> **WORK TO BE COMPLETED**
In the records below, begin at the line containing "növénytermesztés" and end at the line containing "本系统由北京玛格泰克科技发展有限公司设计开发"; quote every line in that span exactly, including both boundary lines, and no others.

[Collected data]
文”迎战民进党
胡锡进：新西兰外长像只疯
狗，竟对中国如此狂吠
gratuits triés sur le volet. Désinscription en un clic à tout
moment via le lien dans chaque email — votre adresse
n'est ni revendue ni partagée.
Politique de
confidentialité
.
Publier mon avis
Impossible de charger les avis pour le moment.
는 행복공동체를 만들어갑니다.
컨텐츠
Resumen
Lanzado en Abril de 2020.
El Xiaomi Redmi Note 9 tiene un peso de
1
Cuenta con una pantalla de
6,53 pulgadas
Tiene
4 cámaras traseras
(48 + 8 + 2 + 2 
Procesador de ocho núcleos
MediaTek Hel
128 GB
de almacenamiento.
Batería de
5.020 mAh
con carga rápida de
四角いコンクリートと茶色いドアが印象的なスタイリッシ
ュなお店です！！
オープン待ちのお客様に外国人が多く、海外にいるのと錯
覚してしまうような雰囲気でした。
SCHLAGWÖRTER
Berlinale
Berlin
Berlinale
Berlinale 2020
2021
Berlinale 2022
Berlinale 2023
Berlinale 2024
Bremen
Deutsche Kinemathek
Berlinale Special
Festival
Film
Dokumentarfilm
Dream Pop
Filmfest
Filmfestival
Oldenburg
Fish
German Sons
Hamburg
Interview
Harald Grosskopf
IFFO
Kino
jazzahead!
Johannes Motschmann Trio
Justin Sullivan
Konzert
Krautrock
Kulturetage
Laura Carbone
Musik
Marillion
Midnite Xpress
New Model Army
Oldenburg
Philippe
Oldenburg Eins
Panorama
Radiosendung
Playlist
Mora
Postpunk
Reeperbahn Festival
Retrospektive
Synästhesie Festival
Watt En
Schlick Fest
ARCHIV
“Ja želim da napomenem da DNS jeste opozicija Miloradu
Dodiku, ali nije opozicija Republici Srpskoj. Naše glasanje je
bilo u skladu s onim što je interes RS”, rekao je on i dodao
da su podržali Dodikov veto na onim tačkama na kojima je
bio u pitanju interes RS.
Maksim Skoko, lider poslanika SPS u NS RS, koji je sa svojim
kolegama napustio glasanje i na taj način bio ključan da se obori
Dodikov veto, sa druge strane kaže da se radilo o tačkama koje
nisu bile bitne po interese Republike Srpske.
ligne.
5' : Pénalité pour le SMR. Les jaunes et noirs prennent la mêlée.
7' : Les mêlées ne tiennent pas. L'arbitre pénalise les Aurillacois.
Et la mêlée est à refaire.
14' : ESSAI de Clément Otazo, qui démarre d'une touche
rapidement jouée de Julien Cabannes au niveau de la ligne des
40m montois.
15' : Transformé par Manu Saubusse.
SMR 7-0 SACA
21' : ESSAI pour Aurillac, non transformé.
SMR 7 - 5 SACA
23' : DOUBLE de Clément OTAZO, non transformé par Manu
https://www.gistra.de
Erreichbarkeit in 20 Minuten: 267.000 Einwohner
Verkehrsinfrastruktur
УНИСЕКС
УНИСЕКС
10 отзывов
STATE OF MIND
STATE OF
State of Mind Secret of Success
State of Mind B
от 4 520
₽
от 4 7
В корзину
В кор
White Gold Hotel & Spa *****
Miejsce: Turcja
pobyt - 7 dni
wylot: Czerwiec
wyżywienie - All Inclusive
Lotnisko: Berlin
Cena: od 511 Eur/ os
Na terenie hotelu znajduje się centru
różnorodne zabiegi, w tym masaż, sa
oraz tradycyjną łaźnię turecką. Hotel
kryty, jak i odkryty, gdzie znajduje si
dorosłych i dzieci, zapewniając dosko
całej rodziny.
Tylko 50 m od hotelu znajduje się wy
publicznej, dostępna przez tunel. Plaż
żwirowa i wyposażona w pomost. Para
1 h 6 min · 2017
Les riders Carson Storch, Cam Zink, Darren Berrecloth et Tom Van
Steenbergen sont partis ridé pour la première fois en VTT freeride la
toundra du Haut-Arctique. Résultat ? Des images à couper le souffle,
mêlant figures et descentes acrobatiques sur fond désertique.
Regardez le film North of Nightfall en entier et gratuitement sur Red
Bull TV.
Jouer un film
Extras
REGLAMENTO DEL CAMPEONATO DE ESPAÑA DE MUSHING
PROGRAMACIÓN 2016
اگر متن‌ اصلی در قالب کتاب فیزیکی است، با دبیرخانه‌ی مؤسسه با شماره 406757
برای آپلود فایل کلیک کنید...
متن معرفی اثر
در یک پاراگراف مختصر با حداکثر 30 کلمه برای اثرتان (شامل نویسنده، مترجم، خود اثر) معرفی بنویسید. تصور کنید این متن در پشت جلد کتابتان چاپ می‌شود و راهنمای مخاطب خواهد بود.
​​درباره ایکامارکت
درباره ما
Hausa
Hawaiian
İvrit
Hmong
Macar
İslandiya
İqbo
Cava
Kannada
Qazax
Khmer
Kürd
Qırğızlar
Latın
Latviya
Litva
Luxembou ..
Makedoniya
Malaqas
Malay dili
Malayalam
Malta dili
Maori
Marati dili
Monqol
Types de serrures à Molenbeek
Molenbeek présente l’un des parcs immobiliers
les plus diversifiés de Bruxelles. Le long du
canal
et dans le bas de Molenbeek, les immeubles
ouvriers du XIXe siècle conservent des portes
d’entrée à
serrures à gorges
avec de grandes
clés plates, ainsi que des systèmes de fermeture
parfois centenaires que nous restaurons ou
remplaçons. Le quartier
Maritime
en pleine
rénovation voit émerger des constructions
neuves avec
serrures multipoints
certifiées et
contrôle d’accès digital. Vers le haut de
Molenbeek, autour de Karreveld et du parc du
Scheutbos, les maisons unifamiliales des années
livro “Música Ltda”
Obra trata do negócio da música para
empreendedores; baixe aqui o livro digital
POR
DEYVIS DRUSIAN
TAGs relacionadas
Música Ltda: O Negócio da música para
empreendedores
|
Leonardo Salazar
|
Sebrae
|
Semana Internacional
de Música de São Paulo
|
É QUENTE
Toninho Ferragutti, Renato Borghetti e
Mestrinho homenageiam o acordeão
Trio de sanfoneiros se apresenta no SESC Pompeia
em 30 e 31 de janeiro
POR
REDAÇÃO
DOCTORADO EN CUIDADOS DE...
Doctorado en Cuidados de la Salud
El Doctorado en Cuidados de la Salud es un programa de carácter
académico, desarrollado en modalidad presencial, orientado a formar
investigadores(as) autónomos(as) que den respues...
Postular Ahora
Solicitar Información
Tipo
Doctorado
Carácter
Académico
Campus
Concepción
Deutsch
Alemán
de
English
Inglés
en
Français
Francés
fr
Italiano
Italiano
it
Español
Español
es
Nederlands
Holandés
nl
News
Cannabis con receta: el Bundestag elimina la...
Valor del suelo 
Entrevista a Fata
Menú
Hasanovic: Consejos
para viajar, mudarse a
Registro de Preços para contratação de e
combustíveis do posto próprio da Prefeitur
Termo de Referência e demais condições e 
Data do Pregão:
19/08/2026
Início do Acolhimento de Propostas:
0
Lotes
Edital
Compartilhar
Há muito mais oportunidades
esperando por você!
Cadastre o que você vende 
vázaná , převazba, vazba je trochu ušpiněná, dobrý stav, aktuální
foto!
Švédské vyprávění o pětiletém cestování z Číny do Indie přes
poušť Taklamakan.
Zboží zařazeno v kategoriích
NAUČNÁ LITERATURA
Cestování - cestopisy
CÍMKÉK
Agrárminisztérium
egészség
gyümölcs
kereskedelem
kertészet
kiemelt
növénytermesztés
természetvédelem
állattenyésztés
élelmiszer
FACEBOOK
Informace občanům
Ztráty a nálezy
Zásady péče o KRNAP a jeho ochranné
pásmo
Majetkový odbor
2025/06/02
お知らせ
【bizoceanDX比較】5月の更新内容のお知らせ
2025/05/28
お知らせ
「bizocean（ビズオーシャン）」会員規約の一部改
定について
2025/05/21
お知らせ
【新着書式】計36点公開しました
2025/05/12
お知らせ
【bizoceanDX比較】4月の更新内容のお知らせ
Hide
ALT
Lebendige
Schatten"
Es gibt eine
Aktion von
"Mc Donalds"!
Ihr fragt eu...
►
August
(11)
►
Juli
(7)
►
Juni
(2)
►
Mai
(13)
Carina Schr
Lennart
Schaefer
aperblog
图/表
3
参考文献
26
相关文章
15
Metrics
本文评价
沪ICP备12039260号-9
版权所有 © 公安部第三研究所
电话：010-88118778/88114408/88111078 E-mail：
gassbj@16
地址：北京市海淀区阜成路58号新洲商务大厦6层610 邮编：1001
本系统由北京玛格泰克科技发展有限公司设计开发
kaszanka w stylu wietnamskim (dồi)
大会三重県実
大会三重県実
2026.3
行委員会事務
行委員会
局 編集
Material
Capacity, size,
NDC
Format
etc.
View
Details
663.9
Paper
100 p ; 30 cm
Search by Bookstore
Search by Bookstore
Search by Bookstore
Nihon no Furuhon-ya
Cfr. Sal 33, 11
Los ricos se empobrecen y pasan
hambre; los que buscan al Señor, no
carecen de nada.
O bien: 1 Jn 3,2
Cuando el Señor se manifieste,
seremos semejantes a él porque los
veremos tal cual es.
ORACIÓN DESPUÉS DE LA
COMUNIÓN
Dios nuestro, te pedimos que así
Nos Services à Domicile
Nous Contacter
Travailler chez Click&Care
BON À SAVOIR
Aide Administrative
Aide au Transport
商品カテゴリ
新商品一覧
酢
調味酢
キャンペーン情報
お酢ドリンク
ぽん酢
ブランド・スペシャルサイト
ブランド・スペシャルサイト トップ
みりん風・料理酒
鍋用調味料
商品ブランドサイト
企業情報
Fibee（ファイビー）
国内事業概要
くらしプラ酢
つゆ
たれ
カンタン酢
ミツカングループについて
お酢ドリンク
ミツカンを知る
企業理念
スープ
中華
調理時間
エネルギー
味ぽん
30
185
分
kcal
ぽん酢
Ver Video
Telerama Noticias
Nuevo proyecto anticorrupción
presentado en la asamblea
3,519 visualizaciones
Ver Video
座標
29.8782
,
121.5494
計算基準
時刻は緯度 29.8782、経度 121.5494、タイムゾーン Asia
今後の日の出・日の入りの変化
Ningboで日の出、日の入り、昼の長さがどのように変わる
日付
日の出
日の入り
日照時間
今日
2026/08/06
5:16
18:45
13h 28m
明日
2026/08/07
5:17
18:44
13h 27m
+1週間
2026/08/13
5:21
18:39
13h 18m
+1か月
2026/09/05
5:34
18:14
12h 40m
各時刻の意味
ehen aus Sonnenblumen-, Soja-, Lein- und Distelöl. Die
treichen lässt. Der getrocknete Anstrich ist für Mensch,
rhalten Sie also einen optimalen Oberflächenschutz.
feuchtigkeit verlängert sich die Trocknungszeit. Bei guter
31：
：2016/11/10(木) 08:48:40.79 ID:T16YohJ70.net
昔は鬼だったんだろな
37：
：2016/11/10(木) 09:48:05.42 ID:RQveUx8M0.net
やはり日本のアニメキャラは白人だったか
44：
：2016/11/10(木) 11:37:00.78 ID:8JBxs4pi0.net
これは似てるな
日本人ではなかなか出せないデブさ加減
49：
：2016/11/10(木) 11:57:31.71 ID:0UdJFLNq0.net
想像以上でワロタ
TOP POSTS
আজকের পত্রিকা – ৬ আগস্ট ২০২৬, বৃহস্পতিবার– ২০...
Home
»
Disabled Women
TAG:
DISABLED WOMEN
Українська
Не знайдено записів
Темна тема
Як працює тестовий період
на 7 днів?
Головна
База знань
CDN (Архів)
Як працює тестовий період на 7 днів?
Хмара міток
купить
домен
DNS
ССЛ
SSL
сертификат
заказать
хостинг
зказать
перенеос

> **THE COMPLETED TASK**
növénytermesztés
természetvédelem
állattenyésztés
élelmiszer
FACEBOOK
Informace občanům
Ztráty a nálezy
Zásady péče o KRNAP a jeho ochranné
pásmo
Majetkový odbor
2025/06/02
お知らせ
【bizoceanDX比較】5月の更新内容のお知らせ
2025/05/28
お知らせ
「bizocean（ビズオーシャン）」会員規約の一部改
定について
2025/05/21
お知らせ
【新着書式】計36点公開しました
2025/05/12
お知らせ
【bizoceanDX比較】4月の更新内容のお知らせ
Hide
ALT
Lebendige
Schatten"
Es gibt eine
Aktion von
"Mc Donalds"!
Ihr fragt eu...
►
August
(11)
►
Juli
(7)
►
Juni
(2)
►
Mai
(13)
Carina Schr
Lennart
Schaefer
aperblog
图/表
3
参考文献
26
相关文章
15
Metrics
本文评价
沪ICP备12039260号-9
版权所有 © 公安部第三研究所
电话：010-88118778/88114408/88111078 E-mail：
gassbj@16
地址：北京市海淀区阜成路58号新洲商务大厦6层610 邮编：1001
本系统由北京玛格泰克科技发展有限公司设计开发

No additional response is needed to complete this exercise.